How to find the following limit algebraically?

Question

I've been trying to answer this for a while and I know it's a simple question relative to most questions that are posted here.

$$ \lim_{x\rightarrow -2}\: \frac{x^4+5x^3+6x^2}{x^2(x+1)-4(x+1)} $$

If we substitute -2 for $ x $ we get $ 0/0 $, an indeterminate form. I figured that the denominator can be rewritten as $ (x^2-4)(x+1) $. And then I tried to factor something in the numerator but couldn't see anything interesting. How do I find the limit algebraically?

I know that the answer is supposed to be 1, but I don't know how they got there.

Thanks in advance!

Answer 1

General tip (update) : When you can see that the denominator is equal to zero for a value $x=a$ which is the $x\to a$ of the limit, then you should try factoring on both the numerator and the denominator the factor $(x-a)$, such as you can get rid of the $\frac{0}{0}$ issue. This particular example though can also be done by following a row factorization.

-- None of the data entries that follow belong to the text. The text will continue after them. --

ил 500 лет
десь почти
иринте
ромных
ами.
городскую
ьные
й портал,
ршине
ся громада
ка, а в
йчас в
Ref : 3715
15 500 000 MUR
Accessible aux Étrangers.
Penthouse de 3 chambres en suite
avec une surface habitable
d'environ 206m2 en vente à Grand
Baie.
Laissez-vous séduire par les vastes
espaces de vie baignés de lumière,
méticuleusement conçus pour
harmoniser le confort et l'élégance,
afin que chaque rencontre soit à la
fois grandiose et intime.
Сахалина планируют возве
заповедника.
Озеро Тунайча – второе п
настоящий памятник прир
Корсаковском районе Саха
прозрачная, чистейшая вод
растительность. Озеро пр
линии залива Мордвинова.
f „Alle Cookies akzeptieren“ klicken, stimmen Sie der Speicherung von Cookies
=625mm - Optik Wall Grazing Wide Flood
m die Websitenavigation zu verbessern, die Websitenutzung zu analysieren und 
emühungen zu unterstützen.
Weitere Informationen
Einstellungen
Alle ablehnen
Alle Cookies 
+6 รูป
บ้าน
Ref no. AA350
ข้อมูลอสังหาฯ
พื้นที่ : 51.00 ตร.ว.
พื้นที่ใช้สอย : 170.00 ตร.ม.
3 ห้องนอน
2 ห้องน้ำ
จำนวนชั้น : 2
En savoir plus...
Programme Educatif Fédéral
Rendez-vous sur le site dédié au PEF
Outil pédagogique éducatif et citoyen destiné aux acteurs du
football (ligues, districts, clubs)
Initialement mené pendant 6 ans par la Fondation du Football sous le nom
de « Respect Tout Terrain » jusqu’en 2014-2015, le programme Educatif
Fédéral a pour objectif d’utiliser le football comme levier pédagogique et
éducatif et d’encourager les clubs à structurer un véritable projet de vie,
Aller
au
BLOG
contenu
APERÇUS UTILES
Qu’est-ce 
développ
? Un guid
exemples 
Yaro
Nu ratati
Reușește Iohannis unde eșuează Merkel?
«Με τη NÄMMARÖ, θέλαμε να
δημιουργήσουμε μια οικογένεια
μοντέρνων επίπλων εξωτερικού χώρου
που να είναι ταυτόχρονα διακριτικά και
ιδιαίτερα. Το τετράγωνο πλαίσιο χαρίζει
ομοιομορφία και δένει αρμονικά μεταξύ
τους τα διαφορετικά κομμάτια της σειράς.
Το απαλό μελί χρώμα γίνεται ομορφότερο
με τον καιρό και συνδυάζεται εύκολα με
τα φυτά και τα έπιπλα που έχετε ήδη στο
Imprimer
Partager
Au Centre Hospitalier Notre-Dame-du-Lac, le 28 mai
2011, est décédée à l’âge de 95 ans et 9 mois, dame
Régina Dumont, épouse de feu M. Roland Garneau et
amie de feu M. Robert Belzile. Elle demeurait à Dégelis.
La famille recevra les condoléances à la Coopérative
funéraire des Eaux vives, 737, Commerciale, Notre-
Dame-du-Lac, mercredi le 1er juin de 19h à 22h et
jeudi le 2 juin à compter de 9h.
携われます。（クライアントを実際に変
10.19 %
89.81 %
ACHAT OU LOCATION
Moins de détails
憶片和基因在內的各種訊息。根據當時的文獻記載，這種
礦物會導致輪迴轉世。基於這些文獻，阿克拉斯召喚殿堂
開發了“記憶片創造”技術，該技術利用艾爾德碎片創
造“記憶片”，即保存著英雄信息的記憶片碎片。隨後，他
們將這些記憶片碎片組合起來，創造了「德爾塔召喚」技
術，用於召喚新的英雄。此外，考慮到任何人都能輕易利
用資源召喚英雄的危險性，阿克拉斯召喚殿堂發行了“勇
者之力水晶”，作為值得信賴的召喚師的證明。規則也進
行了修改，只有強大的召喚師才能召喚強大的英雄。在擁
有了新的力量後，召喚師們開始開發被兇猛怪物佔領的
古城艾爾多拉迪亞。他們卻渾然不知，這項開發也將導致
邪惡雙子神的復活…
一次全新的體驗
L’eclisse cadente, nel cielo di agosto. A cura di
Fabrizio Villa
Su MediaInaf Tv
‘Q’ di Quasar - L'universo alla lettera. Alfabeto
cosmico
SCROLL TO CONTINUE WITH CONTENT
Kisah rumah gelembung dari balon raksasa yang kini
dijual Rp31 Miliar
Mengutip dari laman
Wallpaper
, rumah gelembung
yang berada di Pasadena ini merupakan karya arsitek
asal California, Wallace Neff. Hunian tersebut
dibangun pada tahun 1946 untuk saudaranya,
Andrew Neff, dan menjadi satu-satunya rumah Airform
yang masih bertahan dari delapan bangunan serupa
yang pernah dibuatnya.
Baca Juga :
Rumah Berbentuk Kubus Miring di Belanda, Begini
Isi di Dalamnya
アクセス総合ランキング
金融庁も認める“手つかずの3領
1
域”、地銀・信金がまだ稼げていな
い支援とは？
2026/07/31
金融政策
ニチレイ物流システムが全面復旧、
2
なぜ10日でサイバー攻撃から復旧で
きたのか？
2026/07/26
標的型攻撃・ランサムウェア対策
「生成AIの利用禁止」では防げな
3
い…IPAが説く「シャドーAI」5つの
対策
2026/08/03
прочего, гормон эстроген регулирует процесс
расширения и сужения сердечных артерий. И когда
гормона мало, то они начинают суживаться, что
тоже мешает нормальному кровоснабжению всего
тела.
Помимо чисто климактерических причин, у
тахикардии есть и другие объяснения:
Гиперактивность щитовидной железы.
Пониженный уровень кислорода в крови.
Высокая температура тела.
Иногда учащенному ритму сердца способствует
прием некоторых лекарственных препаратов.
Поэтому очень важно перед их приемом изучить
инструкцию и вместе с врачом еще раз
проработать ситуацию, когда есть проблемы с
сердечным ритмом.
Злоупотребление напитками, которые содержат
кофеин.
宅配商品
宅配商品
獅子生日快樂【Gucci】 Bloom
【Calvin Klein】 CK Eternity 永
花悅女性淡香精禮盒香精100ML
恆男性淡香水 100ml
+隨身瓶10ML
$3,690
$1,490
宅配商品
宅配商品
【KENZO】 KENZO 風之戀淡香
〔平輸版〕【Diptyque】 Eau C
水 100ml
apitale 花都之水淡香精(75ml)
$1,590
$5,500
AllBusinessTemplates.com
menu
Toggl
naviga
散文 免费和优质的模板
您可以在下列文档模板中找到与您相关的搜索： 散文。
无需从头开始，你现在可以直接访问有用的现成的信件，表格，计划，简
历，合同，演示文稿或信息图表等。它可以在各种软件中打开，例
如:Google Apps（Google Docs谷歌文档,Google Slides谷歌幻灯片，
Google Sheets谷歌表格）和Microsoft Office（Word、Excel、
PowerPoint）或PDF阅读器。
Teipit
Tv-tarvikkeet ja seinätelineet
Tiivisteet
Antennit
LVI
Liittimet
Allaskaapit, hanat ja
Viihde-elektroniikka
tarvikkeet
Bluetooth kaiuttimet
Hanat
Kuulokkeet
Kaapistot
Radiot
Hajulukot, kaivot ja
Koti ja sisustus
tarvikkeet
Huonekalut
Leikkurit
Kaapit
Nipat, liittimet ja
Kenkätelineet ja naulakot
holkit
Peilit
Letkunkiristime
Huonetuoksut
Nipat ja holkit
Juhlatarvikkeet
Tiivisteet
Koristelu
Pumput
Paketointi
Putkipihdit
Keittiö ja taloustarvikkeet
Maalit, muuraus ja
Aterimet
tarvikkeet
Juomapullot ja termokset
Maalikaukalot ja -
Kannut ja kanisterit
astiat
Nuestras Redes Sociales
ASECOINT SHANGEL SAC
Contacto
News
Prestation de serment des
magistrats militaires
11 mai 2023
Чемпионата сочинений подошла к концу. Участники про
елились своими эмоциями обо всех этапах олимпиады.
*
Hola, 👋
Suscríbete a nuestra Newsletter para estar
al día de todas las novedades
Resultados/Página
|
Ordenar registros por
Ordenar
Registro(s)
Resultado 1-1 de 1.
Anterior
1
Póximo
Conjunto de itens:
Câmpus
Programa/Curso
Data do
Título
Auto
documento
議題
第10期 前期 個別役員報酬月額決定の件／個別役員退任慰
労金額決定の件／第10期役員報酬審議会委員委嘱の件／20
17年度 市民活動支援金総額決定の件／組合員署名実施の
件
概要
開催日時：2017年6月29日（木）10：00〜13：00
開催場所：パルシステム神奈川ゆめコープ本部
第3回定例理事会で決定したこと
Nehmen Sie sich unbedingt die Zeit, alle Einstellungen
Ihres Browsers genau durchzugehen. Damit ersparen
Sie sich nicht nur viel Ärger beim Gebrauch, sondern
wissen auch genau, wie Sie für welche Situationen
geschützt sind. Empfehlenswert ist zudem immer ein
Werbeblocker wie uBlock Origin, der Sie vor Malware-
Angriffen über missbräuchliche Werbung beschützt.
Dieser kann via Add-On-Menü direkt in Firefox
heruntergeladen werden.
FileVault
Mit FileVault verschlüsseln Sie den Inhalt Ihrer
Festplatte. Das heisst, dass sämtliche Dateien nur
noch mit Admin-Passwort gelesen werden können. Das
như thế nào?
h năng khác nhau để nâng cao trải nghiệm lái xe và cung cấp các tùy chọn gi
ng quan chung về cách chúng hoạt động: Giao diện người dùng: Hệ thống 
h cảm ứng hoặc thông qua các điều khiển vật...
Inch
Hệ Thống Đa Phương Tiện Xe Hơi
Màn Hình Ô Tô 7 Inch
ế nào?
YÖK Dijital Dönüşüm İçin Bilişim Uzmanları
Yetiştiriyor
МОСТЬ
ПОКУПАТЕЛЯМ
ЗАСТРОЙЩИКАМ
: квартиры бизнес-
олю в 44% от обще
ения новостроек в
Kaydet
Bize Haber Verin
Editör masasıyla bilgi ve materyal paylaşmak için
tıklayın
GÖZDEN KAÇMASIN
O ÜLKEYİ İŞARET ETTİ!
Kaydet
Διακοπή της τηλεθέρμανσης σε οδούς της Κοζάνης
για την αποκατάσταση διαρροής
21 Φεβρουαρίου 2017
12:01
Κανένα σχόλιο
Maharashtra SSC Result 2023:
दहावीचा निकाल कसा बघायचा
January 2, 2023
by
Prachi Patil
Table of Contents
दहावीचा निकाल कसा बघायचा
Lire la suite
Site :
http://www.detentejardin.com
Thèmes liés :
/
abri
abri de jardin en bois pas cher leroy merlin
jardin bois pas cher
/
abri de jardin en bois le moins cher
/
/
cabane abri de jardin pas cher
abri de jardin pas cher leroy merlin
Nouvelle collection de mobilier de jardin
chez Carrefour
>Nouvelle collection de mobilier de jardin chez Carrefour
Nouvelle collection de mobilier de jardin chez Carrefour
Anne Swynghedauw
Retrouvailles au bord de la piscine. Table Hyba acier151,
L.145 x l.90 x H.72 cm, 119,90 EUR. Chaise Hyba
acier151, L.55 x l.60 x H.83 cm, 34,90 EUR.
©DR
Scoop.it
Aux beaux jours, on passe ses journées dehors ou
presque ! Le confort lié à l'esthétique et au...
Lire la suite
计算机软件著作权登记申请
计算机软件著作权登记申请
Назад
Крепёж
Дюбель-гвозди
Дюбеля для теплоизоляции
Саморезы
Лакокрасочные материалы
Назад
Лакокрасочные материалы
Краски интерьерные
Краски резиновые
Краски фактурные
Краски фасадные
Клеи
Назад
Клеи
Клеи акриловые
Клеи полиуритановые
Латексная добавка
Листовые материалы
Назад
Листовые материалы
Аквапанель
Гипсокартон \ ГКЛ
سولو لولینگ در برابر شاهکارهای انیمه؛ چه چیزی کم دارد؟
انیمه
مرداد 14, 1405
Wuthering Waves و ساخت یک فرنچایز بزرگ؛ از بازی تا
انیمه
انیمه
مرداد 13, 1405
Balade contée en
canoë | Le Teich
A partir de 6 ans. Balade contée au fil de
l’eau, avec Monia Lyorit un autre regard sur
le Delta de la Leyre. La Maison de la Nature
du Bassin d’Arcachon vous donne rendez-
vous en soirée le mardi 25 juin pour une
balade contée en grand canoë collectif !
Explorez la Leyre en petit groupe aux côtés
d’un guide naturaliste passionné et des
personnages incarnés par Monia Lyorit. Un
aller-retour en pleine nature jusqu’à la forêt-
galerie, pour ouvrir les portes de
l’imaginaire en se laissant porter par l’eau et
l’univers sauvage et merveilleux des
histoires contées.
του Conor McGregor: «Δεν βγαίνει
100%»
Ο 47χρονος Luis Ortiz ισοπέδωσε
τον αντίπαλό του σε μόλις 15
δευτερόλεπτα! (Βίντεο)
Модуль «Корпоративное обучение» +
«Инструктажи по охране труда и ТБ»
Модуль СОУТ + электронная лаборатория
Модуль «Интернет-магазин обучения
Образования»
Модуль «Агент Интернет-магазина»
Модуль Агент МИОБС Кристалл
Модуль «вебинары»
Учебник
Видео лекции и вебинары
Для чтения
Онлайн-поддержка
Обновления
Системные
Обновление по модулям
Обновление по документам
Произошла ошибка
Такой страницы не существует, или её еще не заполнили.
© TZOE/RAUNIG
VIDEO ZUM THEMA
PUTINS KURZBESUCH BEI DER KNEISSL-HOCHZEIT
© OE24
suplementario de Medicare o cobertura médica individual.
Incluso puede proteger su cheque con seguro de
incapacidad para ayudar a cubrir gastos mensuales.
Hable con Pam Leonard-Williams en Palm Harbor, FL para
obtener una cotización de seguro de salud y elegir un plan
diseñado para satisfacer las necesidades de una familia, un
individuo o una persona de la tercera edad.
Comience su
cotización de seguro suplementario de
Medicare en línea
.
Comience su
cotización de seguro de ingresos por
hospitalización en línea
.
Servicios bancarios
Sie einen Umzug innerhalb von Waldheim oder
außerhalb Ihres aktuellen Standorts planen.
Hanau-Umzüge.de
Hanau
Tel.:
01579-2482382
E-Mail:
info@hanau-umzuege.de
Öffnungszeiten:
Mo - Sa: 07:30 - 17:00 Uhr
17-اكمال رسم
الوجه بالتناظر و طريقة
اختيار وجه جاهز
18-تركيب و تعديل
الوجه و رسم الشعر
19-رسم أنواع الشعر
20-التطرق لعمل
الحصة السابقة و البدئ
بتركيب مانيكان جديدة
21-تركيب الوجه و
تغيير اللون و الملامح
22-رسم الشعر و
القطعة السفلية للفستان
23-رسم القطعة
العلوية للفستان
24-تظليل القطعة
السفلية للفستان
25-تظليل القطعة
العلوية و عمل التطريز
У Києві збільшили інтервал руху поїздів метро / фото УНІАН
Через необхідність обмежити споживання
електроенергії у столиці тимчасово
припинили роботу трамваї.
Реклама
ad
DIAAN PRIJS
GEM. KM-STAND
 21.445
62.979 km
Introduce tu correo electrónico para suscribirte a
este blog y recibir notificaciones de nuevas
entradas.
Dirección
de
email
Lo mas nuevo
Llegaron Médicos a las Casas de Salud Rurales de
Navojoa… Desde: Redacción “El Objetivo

Factor the expression at the numerator by taking out $x^2$ and then forming a quadratic factorization inside, as :

$$x^4+5x^3+6x^2 = x^2(x^2+5x+6) =x^2(x^2+2x+3x+6) = x^2(x+2)(x+3)$$

Then, the given limit is :

$$\lim_{x\rightarrow -2} \frac{x^4+5x^3+6x^2}{x^2(x+1)-4(x+1)} = \lim_{x\to -2} \frac{x^2(x^2 + 5x + 6)}{(x^2-4)(x+1)} = \lim_{x \to -2} \frac{x^2(x+3)(x+2)}{(x-2)(x+2)(x+1)} $$

$$=$$

$$\lim_{x\to -2} \frac{x^2(x+3)}{(x-2)(x+1)} = 1$$

Answer 2

HINT: $x^4+5x^3+6x^2 = x^2(x^2+5x+6) =x^2(x^2+2x+3x+6) = x^2(x+2)(x+3)$

Answer 3

Write $$\frac{x^4+5x^3+6x^2}{(x^2-4)(x+1)}=\frac{x^2(x+3)(x+2)}{(x-2)(x+2)(x+1)}.$$

Answer 4

Notice that: $$x^4+5x^3+6x^2 = x^2(x^2+5x+6) = x^2(x+2)(x+3)$$ and $$x^2(x+1)-4(x+1) = (x^2-4)(x+1) = (x+2)(x-2)(x+1).$$

Then, you have:

$$\lim_{x\rightarrow -2}\: \frac{x^2(x+2)(x+3)}{(x+2)(x-2)(x+1)} = \\ = \lim_{x\rightarrow -2}\: \frac{x^2(x+3)}{(x-2)(x+1)} = \\ = \frac{(-2)^2(-2+3)}{(-2-2)(-2+1)} = \frac{4}{4} = 1.$$

Answer 5

Let $x+2=h\iff x=h-2$

$$\lim_{h\to0}\dfrac{(h-2)^4+5(h-2)^3+6(h-2)^2}{(h-2)^3+(h-2)^2-4(h-2)-4}$$

$$=\lim_{h\to0}(h-2)^2\cdot\lim_{h\to0}\dfrac{(h-2)^2+5(h-2)+6}{h^3-5h^2+h(12-4-4)}$$

$$=(0-2)^2\cdot\lim_{h\to0}\dfrac{h(1+h)}{h(h^2-5h+4)}=?$$

Answer 6

What, nobody used L'Hôpital's rule yet? Couldn't resist:

$$\lim_{x\rightarrow -2}\: \frac{x^4+5x^3+6x^2}{x^2(x+1)-4(x+1)} = \lim_{x\rightarrow -2}\: \frac{4x^3+15x^2+12x}{3x^2+2x-4} = \frac{4}{4}$$

Answer 7

The fact the numerator becomes zero after plugging in $x = -2$ means that $(x + 2)$ is a factor of the numerator; that is the "interesting" thing you can factor out. You can factor it out of the denominator for the same reason.

Doing so gives

$$ \lim_{x\rightarrow -2}\: \frac{x^4+5x^3+6x^2}{x^2(x+1)-4(x+1)} = \lim_{x\rightarrow -2}\: \frac{(x+2)(x^3 + 3x^2)}{(x+2)(x^2 - x - 2)} = \lim_{x\rightarrow -2}\: \frac{x^3 + 3x^2}{x^2 - x - 2} $$

and this limit can be found by plugging in $x = -2$.